Against a backdrop of slowing economic growth and weakening consumer confidence, any price hike could trigger further contraction in demand. Automakers could then face the worst of both worlds: prices rise, sales fall, and profits remain elusive.
A deeper concern is that this round of cost increases has strong structural characteristics.
Geopolitical tensions show no sign of ending, with the Russia-Ukraine conflict and instability in the Middle East continuing to disrupt energy and precious metal supplies.
The global race for semiconductor capacity is accelerating, with nations pouring cost-no-object investments into local production in the name of security. Amid deglobalization, trade barriers and regionalized supply chains are further driving up manufacturing and logistics costs. The baseline for automotive manufacturing costs is undergoing an irreversible rise.
The industry can no longer hope for costs to fall back; it must figure out how to rebuild profitability on a higher cost foundation.
This requires technological innovations—such as integrated electric drive systems and cell-to-body technology—to achieve material savings and efficiency leaps. It demands a restructuring of supply chains to foster alternatives, and, crucially, an industry consolidation to clear excess capacity.
Market share and pricing power for the survivors will eventually be restored, but it will be a painful and prolonged process.
From the perspective of the semiconductor industry, however, this round of price hikes is not without an end point.
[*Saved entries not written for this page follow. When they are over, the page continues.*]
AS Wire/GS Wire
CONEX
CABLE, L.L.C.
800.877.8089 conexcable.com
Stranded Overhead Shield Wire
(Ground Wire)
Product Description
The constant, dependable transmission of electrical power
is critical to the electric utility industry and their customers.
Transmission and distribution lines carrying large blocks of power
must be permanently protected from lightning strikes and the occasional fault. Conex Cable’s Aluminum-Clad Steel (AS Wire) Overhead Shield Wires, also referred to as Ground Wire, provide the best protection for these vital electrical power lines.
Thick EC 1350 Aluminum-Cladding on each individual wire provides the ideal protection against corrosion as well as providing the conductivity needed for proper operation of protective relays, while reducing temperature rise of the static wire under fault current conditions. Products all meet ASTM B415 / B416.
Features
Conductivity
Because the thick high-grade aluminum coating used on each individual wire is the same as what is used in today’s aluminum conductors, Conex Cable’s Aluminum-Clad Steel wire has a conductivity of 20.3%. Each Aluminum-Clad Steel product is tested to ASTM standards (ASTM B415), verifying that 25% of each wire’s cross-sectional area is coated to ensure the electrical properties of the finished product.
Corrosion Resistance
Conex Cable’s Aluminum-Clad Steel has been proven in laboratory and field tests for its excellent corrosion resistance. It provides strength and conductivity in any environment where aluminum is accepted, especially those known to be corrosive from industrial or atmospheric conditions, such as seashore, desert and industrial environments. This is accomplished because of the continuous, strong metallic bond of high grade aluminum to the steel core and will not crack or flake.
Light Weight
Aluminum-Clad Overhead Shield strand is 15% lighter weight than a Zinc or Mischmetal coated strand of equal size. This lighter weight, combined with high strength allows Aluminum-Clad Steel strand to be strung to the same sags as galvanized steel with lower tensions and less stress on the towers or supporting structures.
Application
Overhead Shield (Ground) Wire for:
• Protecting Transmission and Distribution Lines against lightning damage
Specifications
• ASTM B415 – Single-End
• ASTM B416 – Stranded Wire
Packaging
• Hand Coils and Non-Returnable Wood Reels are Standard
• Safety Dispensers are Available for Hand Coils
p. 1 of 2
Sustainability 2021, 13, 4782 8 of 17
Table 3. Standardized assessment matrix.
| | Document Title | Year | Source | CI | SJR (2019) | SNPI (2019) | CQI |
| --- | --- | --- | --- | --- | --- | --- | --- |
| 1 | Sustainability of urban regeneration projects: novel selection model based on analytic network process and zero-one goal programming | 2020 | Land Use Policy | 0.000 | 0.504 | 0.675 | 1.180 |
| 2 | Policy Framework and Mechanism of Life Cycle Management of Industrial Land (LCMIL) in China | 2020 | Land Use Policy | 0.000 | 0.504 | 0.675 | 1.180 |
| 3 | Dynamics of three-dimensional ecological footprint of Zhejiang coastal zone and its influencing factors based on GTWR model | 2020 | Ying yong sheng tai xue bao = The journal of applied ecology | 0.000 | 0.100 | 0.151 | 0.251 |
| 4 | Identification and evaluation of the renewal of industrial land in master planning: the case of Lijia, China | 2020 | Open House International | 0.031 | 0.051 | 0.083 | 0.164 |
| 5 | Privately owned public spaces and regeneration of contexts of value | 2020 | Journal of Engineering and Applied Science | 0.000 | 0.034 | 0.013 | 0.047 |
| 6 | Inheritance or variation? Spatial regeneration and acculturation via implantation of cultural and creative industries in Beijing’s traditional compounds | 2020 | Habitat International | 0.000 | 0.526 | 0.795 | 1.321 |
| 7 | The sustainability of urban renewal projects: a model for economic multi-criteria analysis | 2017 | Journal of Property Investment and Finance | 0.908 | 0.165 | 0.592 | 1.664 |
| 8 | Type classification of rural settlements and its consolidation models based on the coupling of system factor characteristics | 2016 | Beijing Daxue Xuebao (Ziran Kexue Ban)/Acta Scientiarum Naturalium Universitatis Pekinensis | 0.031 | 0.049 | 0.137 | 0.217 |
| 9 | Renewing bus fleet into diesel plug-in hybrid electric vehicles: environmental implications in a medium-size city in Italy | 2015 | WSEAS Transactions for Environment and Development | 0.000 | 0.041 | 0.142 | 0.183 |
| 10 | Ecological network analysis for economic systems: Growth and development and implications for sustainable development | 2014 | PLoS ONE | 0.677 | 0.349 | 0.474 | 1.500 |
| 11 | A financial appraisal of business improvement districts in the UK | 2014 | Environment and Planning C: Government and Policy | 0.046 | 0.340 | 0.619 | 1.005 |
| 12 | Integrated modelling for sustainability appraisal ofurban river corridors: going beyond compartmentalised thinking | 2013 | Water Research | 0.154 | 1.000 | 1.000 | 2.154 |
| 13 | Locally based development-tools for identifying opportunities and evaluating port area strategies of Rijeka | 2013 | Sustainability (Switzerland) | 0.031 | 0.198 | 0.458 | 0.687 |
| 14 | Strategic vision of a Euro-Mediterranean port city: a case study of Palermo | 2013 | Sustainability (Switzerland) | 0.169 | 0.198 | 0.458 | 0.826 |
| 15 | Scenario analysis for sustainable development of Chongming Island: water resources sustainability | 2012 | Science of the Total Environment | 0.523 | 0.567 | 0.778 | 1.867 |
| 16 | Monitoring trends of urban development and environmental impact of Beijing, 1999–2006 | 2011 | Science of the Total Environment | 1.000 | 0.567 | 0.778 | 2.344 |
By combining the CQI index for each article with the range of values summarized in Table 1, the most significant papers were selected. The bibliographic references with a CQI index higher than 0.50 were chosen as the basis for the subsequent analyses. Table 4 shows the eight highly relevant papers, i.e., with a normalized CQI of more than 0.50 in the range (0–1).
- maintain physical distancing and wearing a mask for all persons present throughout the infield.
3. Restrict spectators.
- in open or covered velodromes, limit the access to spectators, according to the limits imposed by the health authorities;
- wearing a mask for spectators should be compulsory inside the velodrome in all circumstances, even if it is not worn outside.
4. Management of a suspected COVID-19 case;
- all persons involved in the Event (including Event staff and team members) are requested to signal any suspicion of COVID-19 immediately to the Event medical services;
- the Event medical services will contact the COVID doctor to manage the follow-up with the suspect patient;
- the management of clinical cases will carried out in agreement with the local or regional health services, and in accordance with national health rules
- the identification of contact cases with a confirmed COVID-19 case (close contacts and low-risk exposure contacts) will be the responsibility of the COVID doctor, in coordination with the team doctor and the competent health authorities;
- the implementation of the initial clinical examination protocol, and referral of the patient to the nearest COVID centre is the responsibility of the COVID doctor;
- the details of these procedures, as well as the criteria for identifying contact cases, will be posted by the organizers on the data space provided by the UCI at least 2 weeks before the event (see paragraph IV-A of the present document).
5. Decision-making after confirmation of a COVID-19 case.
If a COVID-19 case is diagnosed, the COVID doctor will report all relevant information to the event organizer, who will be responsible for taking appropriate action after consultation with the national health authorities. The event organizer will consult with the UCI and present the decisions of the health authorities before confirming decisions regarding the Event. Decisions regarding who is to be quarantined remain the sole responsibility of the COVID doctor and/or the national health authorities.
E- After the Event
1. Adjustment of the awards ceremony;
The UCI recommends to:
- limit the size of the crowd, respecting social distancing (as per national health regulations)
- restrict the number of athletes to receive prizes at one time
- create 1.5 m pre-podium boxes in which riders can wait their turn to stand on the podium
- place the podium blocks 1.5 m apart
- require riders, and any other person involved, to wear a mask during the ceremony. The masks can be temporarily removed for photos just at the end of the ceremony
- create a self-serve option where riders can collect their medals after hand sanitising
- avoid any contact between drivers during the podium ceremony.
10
As TSMC’s new plants in Japan, the U.S., and Germany, Intel’s expansion in Europe and the U.S., and Samsung’s massive investment in Texas gradually come online, global chip capacity is expected to see a concentrated release between 2027 and 2028.
Supply tensions may ease then, and prices could retreat from their highs. But waiting for that day requires sufficient cash reserves and strategic fortitude—not every company will survive the darkness before dawn.
Looking back from mid-2026, the auto industry is walking an increasingly narrow tightrope.
From NXP’s early-year price hike to Renesas and Texas Instruments piling on, to the synchronized move by the three giants in May, price increase notices have arrived like snowflakes.
Battery and metal costs remain high, logistics and energy costs continue to erode gross margins, and sticker prices remain paralyzed by market competition. This cost fire, burning for over half a year, will—like a rising tide—inundate automakers’ profit defenses inch by inch.
Epilogue
From NXP sounding the alarm in January to the intensive action by the three giants in late May, the semiconductor price hikes of 2026 have spread from sporadic sparks to a raging wildfire.
Li Bin’s 10,000 yuan bill and the industry’s 3% profit margin red line piece together a picture of the structural upheaval reshaping the auto industry. For the past decade, consumers grew accustomed to cars getting cheaper; now, that downward price curve is being forcibly bent upward.
Chip suppliers have collectively declared an end to “covering the difference,” leaving automakers gasping for air in the vice between costs and market pressure. “Fire-sale” promotions are quietly exiting the stage, and the golden age of car price cuts may be drawing to a temporary close.
This is not the end, but the prologue to a new phase of the game. Global supply chain restructuring, leaps in technology roadmaps, and shifting consumer expectations will become deeply entangled. Only those who can find a new value anchor in this cost tsunami will survive the cycle and live to see the next spring.